Can you reproduce every line of the data below word for word, leaving out the pictures?
===== LISTED RECORDS
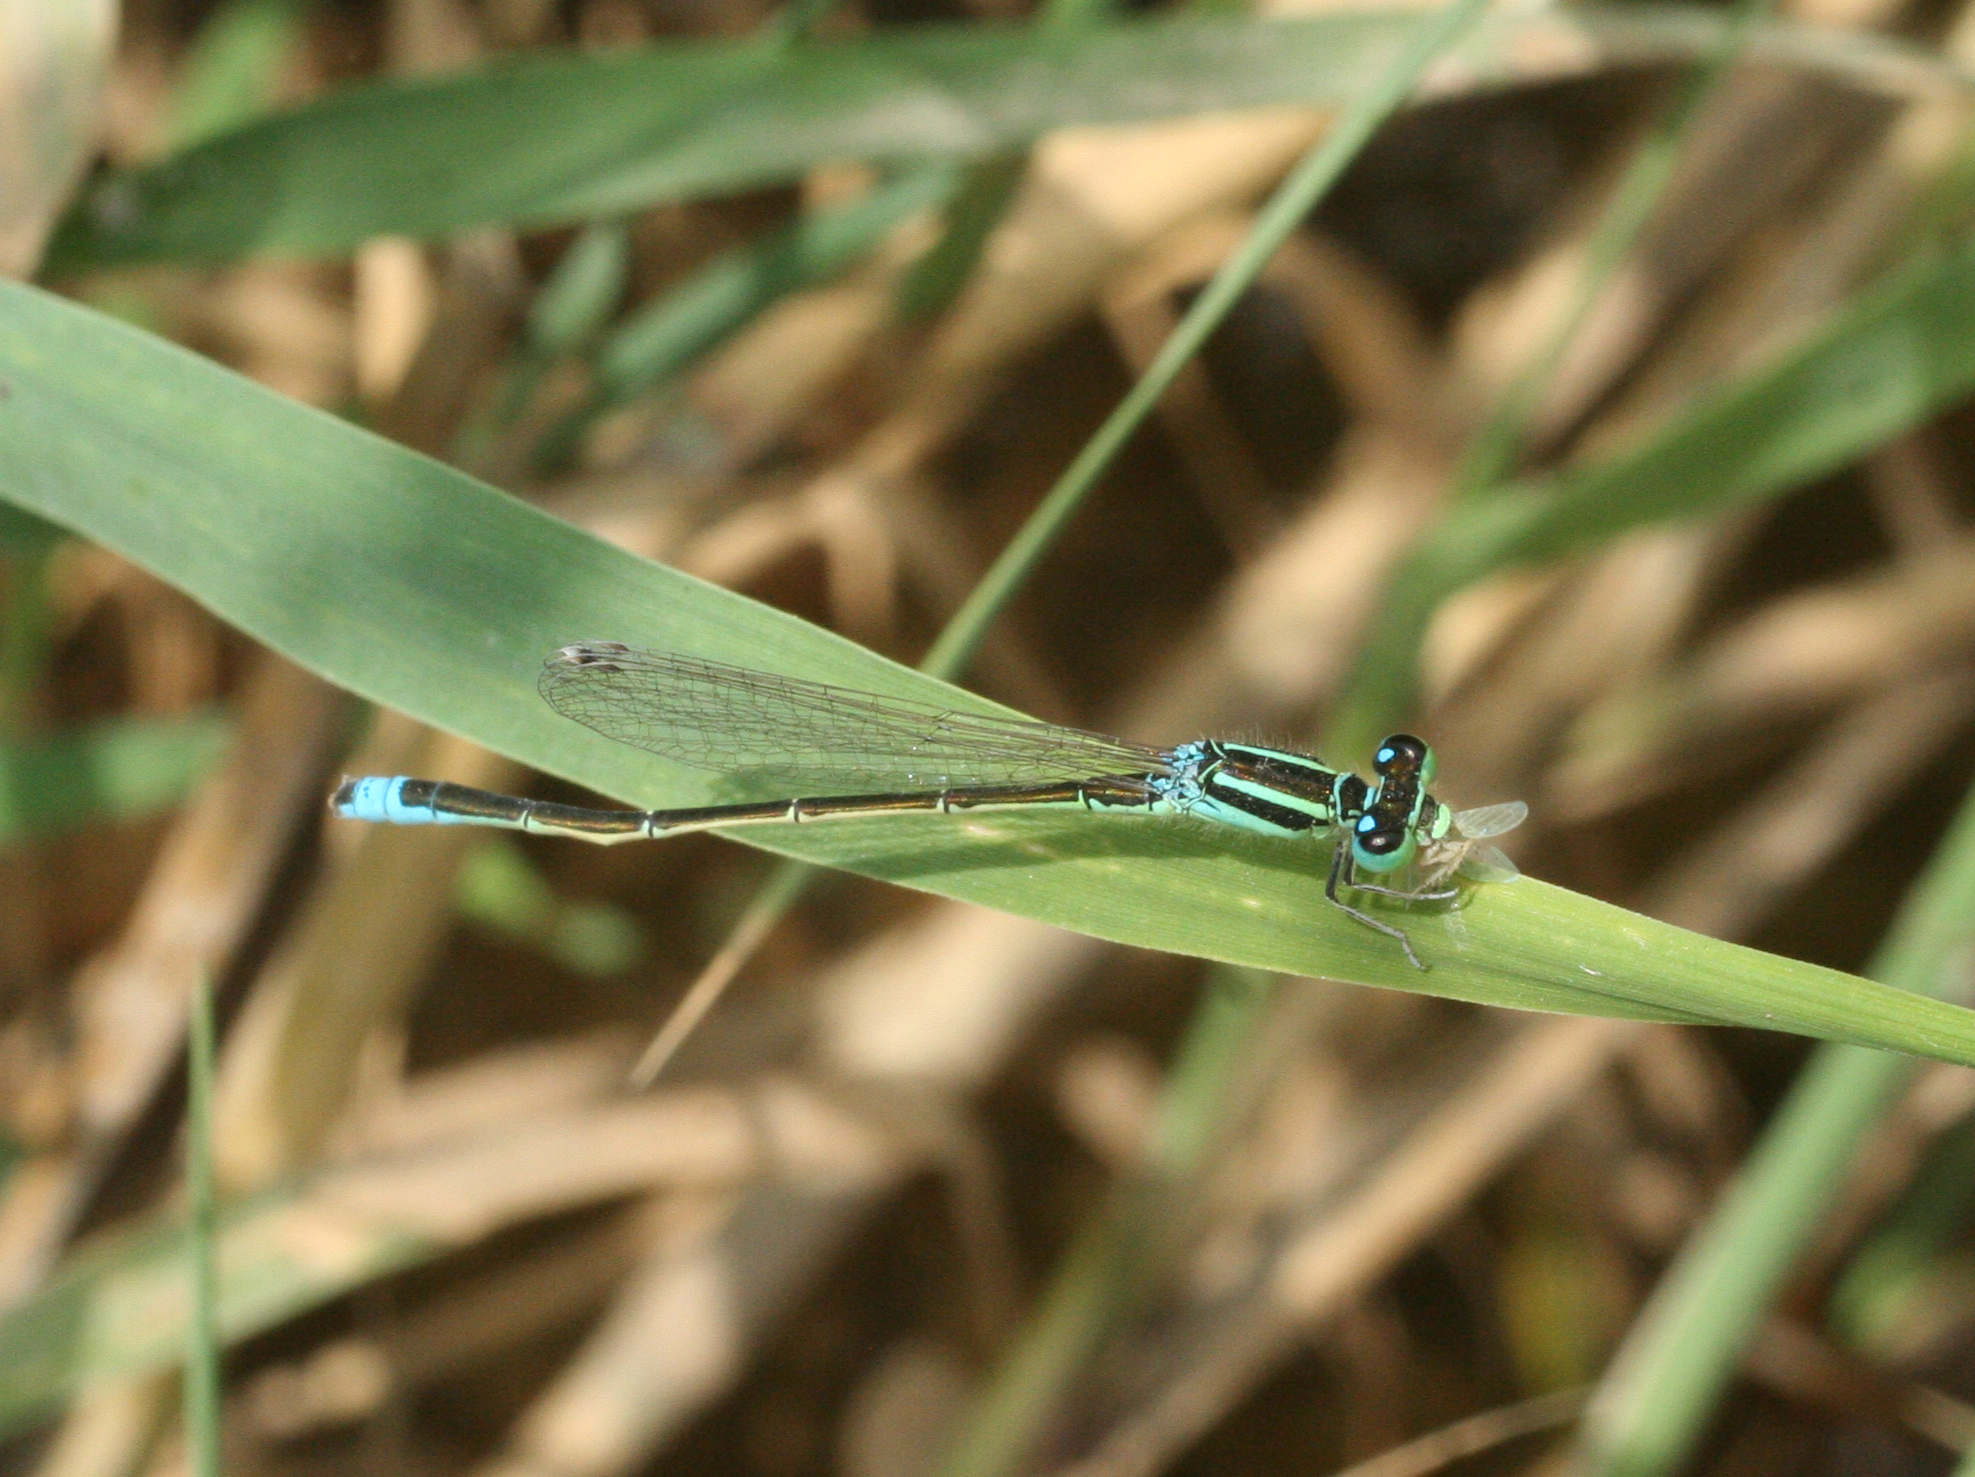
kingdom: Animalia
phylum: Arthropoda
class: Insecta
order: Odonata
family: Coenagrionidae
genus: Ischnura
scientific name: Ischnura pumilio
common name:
==========
» EXERCISE RESPONSE
kingdom: Animalia
phylum: Arthropoda
class: Insecta
order: Odonata
family: Coenagrionidae
genus: Ischnura
scientific name: Ischnura pumilio
common name:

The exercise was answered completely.